Bank employees’ unions have rejected the proposal during the current round of wage negotiations.

A K Khandelwal The government has asked a committee to take a fresh look at introducing performance-linked incentives for over 700,000 public sector bank employees, even though employees’ unions rejected the proposal during the latest round of wage negotiations currently underway.

While the report of the four-member panel headed by former Bank of Baroda (BoB) Chairman AK Khandelwal is expected only next year, the move is part of a long-term human resource (HR) plan being drawn up at the behest of the government. This is the first major HR exercise at the industry level being pushed by the finance ministry since the launch of voluntary retirement scheme at the start of the decade.

 

Apart from a status report, the committee’s mandate include preparing an action plan on how to professionalise 27 public sector banks.

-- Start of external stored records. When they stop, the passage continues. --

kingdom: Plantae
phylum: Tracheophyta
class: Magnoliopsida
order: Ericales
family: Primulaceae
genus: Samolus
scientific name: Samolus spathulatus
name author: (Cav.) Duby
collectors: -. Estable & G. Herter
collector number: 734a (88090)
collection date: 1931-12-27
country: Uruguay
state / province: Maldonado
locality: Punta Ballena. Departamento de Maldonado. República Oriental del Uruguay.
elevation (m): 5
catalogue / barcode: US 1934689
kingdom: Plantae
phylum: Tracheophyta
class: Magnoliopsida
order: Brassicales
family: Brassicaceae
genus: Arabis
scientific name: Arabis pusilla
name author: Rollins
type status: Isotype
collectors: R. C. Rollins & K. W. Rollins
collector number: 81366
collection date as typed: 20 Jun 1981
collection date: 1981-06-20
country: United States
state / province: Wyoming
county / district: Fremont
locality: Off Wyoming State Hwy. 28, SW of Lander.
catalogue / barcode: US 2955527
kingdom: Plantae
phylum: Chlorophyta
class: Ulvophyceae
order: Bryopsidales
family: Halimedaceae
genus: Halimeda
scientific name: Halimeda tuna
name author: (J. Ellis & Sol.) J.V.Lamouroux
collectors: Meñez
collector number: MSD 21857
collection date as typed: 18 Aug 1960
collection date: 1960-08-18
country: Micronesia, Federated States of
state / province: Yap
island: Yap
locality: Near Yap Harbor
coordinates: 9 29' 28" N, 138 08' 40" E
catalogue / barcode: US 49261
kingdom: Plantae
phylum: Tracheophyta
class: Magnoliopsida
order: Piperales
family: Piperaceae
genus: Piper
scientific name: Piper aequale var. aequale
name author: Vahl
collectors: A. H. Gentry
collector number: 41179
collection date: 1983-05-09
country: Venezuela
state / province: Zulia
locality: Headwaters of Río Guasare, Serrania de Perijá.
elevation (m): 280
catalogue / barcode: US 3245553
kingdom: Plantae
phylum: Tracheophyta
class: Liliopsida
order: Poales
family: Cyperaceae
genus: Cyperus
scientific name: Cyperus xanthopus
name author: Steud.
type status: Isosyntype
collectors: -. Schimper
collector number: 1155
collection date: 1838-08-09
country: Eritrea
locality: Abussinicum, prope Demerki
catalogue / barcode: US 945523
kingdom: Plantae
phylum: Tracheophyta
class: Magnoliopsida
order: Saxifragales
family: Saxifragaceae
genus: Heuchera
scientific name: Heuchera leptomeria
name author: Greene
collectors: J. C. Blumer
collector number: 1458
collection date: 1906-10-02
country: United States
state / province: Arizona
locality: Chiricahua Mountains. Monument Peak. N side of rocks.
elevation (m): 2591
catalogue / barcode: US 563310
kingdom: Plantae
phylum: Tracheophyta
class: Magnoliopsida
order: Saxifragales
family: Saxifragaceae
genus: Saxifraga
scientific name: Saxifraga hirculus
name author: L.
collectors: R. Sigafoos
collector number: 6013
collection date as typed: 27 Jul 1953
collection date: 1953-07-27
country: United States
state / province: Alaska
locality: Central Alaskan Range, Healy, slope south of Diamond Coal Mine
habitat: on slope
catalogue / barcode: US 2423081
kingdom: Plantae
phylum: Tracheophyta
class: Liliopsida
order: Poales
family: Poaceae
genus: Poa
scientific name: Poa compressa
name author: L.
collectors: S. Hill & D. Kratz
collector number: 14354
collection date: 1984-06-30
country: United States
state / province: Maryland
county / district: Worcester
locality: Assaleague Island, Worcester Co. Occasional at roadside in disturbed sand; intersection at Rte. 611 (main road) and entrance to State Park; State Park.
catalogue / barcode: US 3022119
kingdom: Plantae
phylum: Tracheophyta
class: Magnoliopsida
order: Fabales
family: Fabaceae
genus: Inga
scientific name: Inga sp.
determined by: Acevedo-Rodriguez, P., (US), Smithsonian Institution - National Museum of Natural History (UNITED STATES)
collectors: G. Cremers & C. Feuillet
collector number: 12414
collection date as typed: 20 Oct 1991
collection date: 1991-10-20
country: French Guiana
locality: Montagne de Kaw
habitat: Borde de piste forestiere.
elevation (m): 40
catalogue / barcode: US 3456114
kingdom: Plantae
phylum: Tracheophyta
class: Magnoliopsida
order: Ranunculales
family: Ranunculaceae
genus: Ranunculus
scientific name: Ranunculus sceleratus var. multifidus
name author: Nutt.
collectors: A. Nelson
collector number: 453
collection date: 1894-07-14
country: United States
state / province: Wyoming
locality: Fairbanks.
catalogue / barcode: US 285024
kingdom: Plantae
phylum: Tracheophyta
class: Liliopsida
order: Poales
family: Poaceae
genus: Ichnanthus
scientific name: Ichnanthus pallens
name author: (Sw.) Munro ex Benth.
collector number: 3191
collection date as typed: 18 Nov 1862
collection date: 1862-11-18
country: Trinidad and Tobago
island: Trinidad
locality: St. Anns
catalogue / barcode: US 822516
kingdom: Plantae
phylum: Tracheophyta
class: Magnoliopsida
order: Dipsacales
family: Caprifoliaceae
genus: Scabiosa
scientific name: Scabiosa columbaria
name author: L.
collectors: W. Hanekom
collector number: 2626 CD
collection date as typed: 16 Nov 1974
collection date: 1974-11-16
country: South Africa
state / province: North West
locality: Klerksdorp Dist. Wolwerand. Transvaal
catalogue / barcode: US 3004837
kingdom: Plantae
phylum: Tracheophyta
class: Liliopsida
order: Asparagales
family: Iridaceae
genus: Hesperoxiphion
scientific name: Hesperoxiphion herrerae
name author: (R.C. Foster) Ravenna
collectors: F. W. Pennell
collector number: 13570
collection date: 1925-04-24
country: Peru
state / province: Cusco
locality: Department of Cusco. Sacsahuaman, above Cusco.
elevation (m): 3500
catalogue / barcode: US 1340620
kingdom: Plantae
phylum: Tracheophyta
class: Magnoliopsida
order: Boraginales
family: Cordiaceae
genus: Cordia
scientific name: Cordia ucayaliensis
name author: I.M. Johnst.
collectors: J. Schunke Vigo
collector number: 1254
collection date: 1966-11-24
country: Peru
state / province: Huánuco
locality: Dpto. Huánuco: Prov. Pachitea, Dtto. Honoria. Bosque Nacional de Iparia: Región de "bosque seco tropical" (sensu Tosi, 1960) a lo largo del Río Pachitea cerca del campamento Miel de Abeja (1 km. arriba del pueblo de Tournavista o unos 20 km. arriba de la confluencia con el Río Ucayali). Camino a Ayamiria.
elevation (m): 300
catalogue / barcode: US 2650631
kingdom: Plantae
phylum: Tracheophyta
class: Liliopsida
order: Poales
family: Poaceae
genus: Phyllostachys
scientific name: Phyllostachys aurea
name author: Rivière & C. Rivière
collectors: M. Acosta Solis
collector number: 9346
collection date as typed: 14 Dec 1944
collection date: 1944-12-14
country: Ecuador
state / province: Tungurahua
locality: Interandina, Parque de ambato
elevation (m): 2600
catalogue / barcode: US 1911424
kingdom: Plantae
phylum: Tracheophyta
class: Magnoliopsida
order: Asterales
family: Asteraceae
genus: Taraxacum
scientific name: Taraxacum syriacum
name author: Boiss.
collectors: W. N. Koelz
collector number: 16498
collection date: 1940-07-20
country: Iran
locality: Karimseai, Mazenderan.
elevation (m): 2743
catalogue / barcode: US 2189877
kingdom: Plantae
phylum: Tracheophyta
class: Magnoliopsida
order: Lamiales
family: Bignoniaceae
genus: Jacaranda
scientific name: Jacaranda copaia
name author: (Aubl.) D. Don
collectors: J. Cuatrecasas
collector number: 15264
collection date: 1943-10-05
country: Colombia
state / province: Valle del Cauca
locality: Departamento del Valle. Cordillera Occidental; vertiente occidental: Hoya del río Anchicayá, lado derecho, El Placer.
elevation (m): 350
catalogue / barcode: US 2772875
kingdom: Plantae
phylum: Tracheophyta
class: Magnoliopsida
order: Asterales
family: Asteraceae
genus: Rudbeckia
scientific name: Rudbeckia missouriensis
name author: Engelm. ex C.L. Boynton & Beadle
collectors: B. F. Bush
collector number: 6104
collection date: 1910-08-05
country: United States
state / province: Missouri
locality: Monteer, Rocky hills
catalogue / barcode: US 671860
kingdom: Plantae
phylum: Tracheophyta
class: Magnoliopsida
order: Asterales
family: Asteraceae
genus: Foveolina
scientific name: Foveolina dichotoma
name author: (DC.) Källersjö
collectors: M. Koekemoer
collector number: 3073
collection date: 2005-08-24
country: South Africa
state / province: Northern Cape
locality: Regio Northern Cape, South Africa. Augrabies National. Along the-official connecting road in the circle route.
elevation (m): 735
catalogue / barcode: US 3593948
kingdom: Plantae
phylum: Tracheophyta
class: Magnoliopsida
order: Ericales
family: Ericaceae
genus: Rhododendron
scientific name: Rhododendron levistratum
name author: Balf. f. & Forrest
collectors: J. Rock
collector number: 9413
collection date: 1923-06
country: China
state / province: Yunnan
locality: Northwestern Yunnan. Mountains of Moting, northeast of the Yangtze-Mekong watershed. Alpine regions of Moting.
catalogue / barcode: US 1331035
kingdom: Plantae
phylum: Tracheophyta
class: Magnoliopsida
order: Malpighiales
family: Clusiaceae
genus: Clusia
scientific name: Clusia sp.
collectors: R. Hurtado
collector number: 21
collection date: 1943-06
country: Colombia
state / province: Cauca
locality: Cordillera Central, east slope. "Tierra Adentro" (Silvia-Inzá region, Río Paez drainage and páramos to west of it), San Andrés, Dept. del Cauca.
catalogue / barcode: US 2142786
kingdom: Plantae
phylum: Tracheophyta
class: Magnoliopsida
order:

Besides, the government wants to work out a system of succession plan at these banks, which often have to do without a chairman for months altogether.

In addition, the committee has been asked to recommend how the banks should go about preparing their recruitment plans and whether it was desirable to follow common hiring and HR practices across all these banks, accounting for nearly 75 per cent of the business carried out in India.

The move comes at a time when the public sector banks are hiring in large numbers to fill up vacancies arising due to retirement. Between 2009 and 2012, nearly three-fourths of the senior executives at these banks would retire as they did not hire for a long time. In addition, these banks are trying to hire specialists, but the limit on payment of salaries is putting pressure on their drive to hire experts.

Apart from Khandelwal, the other members of the committee, set up a fortnight ago, included Indian Institute of Management-Ahmedabad’s TV Rao, Indian Institute of Technology-Bombay’s Deepak Pathak and Union Bank of India Chairman MN Rao, who also heads the Indian Banks’ Association.

In recent months, public sector banks have been trying to move over to a system of performance-linked compensation with a variable component of 25-30 per cent of the salary. Bank unions, however, have managed to stave off these attempts.

But IDBI Bank, which was not part of the negotiations, had decided to go ahead with the move and even received its board’s approval. But a last minute government intervention meant that the bank was unable to implement the move.

Bank unions have argued that in the absence of a system to measure performance, it would be difficult to implement the proposal. The committee has been asked to suggest how the assessment could take place.